● **Your goal**: In the listing below, count the lines that contain the string "saved", and state that number without further words.
-------- Data to examine --------
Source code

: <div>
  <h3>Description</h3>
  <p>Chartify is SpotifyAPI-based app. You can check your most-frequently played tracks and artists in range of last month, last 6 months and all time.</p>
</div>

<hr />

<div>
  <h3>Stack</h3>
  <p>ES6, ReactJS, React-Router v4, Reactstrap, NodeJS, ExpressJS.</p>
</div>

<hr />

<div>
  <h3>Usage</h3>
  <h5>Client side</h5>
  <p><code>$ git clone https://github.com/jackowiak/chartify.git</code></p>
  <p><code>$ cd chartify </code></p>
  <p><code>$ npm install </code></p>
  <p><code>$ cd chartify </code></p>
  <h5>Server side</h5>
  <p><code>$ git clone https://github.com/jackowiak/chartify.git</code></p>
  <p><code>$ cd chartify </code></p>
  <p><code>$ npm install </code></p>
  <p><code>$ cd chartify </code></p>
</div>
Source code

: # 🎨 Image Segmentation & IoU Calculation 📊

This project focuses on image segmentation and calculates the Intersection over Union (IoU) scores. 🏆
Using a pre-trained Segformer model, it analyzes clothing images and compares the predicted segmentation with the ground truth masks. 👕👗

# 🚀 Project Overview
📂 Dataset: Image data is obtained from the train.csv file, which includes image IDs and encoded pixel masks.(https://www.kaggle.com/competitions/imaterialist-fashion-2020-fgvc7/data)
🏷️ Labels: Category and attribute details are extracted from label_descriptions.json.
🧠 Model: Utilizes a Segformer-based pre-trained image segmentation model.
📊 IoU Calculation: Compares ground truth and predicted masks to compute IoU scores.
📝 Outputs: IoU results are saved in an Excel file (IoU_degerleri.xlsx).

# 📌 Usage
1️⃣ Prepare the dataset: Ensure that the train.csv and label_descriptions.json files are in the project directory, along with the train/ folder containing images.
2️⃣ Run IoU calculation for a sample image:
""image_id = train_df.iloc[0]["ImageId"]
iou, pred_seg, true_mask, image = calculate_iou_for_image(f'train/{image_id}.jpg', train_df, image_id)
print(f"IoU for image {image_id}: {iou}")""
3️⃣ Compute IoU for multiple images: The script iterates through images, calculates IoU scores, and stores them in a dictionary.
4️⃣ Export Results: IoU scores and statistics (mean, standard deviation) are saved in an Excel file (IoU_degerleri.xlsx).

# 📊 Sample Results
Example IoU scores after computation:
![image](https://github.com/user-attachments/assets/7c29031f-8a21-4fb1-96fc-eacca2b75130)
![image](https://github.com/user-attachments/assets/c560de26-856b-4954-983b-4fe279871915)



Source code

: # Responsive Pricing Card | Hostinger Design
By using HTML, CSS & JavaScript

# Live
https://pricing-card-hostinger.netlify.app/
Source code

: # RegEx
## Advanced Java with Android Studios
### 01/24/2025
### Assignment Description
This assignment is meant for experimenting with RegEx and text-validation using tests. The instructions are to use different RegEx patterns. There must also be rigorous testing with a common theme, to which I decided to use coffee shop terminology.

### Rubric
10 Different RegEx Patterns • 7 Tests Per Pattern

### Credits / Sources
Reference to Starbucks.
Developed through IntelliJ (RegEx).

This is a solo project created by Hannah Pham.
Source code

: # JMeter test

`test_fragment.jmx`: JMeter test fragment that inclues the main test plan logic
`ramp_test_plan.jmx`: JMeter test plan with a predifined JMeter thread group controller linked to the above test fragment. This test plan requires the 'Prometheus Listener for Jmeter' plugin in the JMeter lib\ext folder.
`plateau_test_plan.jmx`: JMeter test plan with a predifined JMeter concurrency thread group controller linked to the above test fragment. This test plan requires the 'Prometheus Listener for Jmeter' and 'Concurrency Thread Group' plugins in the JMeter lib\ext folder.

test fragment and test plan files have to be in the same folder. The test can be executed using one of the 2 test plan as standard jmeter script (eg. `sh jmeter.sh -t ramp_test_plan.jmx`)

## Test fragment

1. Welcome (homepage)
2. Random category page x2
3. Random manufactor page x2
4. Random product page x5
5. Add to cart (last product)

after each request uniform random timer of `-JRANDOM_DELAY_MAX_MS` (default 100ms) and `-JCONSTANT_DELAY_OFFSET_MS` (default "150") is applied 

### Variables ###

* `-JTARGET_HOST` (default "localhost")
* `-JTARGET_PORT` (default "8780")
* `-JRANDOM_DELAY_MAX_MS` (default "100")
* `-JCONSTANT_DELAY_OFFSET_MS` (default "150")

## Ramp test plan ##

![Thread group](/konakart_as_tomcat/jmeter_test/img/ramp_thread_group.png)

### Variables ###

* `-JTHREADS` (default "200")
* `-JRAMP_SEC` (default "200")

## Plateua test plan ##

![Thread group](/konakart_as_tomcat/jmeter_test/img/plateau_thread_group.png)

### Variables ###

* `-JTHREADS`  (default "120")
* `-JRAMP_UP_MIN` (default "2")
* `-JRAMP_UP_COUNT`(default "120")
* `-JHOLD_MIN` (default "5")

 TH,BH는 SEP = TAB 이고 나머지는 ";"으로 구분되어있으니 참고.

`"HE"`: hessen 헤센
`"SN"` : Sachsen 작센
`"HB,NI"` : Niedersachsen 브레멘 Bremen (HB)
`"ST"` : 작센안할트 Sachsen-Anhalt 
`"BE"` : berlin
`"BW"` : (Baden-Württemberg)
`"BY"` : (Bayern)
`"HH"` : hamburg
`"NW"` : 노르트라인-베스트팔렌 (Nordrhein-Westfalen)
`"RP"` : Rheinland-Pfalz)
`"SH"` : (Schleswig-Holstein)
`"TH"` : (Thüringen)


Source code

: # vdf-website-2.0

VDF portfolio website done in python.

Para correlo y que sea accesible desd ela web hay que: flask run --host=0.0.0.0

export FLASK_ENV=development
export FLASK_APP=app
--------
● **Task response**: 2